In all cases, investors' early purchases often lead to a perception of rising demand, causing an increase in share prices before the expiration of the quiet period and creating a short-term buying opportunity.
Trupanion's Business Overview
TRUP offers medical plans customized for dogs and cats through a proprietary data platform, generating revenue through monthly subscription fees. The firm has substantially expanded its population of covered pets in recent years, from 31,207 as of January 1, 2010, to 181,634 as of March 31, 2014. TRUP claims to be able to spend more on claims than its competitors as a result of its vertically integrated structure.
TRUP's competitors generally spend between $0.45 and $0.64 of each dollar of premium on claims, while TRUP spent $0.70 per subscription dollar on claims in 2013. The firm boasts high subscription retention rates, and at least 88% of the firm's subscription revenue has been generated through existing customers in each quarter since 2010.
TRUP attracts prospective customers through online advertising and third-party referrals. The firm's largest source of referrals is unpaid referrals from veterinarians - the firm utilizes a referral network of independent contractors to expand veterinarian awareness of its plans and their benefits.
TRUP attracts and converts a significant percentage of its sales through its website, Trupanion.com. Over 85% of TRUP's new customers for the three months ended March 31, 2014, visited the site before or during the enrollment process.
See our previous article on TRUP here.
Competitors in the Pet Insurance Industry
TRUP competes for customers with traditional pet insurance companies, some of which have access to financial and marketing resources beyond those of TRUP.
TRUP's largest competitor is Veterinary Pet Insurance Company, a division of Nationwide Insurance. Other competitors include Embrace Pet Insurance and ASPCA Pet Health Insurance.
Management (prior founder of Canadian Cigar Company)
Darryl Rawlings founded TRUP and has served as the company's president and CEO since January 2000. He also founded the Canadian Cigar Company.
Mr. Rawlings holds a Diploma of Marketing Management from the British Columbia Institute of Technology.
Conclusion: After Disappointing IPO, New Buying Opportunity Opens
TRUP's disappointing IPO and subsequent struggles on the market may be the result of several factors: the firm has posted high losses, regardless of its expanding customer base, and its president and CEO collected a total compensation of $3.9 million despite those losses and his lack of significant experience.

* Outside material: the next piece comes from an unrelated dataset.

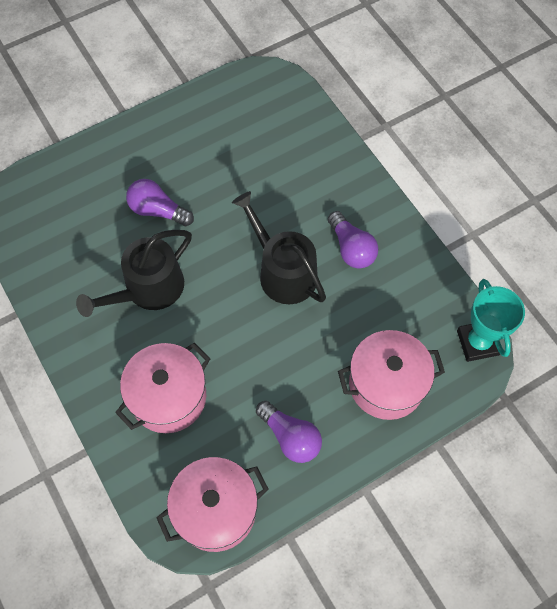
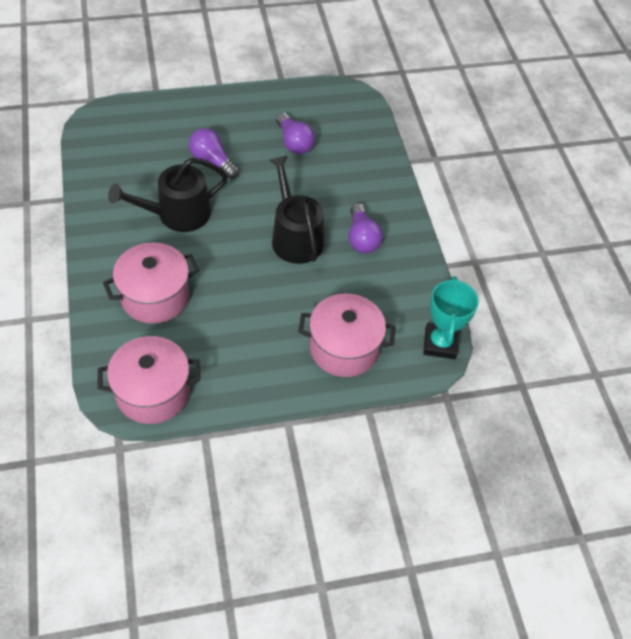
camera: 15 degrees right, 10 degrees down
(290, 437) = (242, 360): purple light bulb -> purple light bulb (294, 143)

The firm has quickly expanded its revenues since 2010, and may be able to expand further in its under-penetrated market, but given the stock's lackluster start, we can't recommend it as a long-term portfolio addition.
However, the upcoming quiet period expiration may provide a short-term buying opportunity as TRUP's solid underwriters will likely do what they can to bolster share prices. Aggressive investors should take note and consider buying in at this time.